Cette spécialisation est intéressante car elle permet d’étendre et d’enrichir ses compétences dans un domaine précis. Personnellement, j’ai opté pour la licence éducation motricité car c’est la spécialisation qui répond le mieux à mes aspirations professionnelles.

> Plus particulièrement, comment se passe l’année de la Licence ? Quelles ont été les différentes matières enseignées ?

- Cette année, j’ai eu des cours d’histoire et de sociologie du système éducatif, de psychologie, d’anglais, d’info, de physio et d’autres matières plus concrètes telles que l’apprentissage moteur, la pédagogie didactique ou encore l’éducation physique scolaire. La licence commence aussi à nous préparer au CAPEPS par des cours de méthodologie des écrits et d’épistémologie (étude critique sur l’histoire de l’EPS).

> As-tu eu des stages ou des expériences sur le terrain qui ont pu te permettre de découvrir réellement le métier ?

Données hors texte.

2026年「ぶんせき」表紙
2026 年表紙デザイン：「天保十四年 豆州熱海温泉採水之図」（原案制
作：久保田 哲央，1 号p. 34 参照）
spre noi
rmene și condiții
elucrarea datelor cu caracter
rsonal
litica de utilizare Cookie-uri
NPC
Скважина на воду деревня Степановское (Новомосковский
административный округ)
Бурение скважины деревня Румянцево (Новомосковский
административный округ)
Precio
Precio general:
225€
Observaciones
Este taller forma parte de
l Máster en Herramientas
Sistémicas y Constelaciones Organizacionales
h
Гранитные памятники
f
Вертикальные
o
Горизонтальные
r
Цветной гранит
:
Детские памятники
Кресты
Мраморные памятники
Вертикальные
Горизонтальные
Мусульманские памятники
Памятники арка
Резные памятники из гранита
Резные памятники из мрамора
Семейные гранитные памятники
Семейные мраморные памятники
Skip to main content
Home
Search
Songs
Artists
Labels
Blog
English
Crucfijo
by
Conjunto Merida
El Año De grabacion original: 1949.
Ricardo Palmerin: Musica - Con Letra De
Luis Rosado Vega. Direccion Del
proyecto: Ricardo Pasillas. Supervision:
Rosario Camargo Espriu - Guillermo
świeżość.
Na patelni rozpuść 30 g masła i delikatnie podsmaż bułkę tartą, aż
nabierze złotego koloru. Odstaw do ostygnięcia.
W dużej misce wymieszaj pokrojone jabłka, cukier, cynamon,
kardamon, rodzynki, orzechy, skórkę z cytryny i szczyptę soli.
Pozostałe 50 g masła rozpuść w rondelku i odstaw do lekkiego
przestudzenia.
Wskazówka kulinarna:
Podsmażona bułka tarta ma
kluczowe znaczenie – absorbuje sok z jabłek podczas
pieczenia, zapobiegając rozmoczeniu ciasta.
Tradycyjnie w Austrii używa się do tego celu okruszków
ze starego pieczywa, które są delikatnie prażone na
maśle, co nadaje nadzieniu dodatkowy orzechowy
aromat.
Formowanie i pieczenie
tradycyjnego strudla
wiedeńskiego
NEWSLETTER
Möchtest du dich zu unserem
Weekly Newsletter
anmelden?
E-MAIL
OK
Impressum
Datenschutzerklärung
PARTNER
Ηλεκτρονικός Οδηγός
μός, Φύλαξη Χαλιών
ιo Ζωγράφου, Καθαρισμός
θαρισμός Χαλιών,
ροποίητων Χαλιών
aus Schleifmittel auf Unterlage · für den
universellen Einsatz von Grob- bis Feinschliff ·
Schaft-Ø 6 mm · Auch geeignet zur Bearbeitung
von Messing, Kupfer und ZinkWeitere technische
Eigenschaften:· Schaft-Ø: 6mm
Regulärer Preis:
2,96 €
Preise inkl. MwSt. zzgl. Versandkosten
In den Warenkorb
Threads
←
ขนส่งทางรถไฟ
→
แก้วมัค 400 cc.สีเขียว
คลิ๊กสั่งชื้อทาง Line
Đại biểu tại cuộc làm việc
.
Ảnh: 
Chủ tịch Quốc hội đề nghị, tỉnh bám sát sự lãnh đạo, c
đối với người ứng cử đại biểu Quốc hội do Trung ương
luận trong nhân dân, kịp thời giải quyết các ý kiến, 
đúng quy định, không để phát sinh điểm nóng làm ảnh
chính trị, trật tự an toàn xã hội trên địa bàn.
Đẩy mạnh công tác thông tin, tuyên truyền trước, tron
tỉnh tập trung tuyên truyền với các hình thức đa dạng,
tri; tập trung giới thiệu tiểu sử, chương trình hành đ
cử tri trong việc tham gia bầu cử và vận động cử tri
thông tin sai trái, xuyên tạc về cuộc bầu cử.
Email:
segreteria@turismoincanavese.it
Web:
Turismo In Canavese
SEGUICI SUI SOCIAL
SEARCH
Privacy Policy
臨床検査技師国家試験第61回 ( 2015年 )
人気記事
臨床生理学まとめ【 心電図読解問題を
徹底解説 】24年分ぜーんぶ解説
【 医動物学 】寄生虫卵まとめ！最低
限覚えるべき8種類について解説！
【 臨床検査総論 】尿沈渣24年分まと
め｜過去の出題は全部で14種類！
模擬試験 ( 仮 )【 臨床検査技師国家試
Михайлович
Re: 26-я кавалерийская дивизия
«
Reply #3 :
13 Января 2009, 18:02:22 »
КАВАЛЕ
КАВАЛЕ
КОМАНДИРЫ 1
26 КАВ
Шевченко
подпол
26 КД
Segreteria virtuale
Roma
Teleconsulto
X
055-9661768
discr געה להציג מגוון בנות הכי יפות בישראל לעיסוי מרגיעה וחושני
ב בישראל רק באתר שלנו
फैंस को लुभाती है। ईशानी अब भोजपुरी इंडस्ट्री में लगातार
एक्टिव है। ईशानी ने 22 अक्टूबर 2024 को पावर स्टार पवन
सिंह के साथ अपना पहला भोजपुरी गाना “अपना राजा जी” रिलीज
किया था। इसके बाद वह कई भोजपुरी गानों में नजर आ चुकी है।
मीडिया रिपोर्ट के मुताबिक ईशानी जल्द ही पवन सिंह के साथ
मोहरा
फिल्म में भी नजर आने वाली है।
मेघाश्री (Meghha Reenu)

- Dans le cadre de la formation, j’ai effectué deux stages de 50 heures, l’un en deuxième année et l’autre en licence. J’ai réalisé mon premier stage à l’école primaire Jean Macé de Liévin.
J’étais chargé d’encadrer une classe de CP (enfants de six, sept ans) dans le cadre d’interventions ponctuelles en GRS. Mon second stage s’est déroulé au collège Jean Zay de Lens. C’était un stage d’observation qui m’a beaucoup enrichi car il m’a appris les bases de la relation enseignant/enseigné. J’ai donc pu analyser les divers comportements des élèves d’un point de vue moteur, affectif et relationnel. J’ai également appris à inculquer des principes aux enfants tels que l’entraide, la solidarité et le respect pour les faire progresser et arriver aux finalités pédagogiques et éducatives.

> Hormis ces stages, as-tu eu d’autres expériences professionnelles au contact d’enfants ?

- En juillet 2003, j’ai eu l’opportunité par mon club d’athlétisme, d’encadrer des jeunes de 6 à 15 ans du centre de loisirs de Liévin. J’étais chargé d’organiser des minis compétitions (60 m, 400 m, lancé de poids, triple bond et une course de relais) au parc de Rollencourt.
Sinon au mois de février j’ai fait un stage pour acquérir le diplôme d’animateur régional et pour avoir une première expérience. Je suis intervenu en centre de loisirs pour encadrer des jeunes de six à treize ans.

> D’après ton expérience, quels sont les avantages et les inconvénients du métier de professeur d’EPS ?

- Les avantages sont quand même bien nombreux ! C’est un travail non stressant car il se déroule à l’extérieur, c’est aussi un métier qui procure une certaine liberté, avec des horaires souples même si le prof d’EPS est toujours moins reconnu que les autres profs. Mais ce qui me plaît avant tout c’est d’avoir une certaine liberté professionnelle et d’être au contact d’enfants. C’est également valorisant de mesurer les progrès des élèves au fil des semaines et d’arriver à atteindre ses objectifs.

> Quels conseils pourrais-tu apporter à un étudiant qui souhaiterait suivre ta voie ?


- D’être bien sûr d’aimer les enfants et de pouvoir s’adapter constamment à chaque personnalité. Je lui dirais aussi que c’est un métier qui nécessite un minimum d’autorité pour recadrer les élèves.

> Quelles sont les principales qualités à avoir pour être un « bon » professeur d’EPS ?

- Il est évident qu’il faut avant toute chose avoir une certaine endurance physique et être sportif. De toute façon, en Deug il y a environ une dizaine d’heures de sport par semaine et une obligation d’être inscrit en club.
Sinon, professionnellement, il faut savoir maîtriser ses émotions, avoir du sang froid et ne pas se laisser déstabiliser par les imprévus. De plus, il est nécessaire d’être très patient, attentif et pédagogue pour savoir adapter les exercices à chaque élève.

> Quelles sont tes perspectives d’avenir si tu n’arrives pas à avoir le concours dès la première année ?

- Je recommence pour le retenter ! Cela fait maintenant dix ans que je souhaite être professeur d’EPS, ce n’est pas si près du but qu’il faut abandonner ! Mais au cas échéant, avec la réduction des postes, je pourrais déjà enseigner avec la licence dans le privé et au bout de trois ans, je pourrai passer le concours en interne.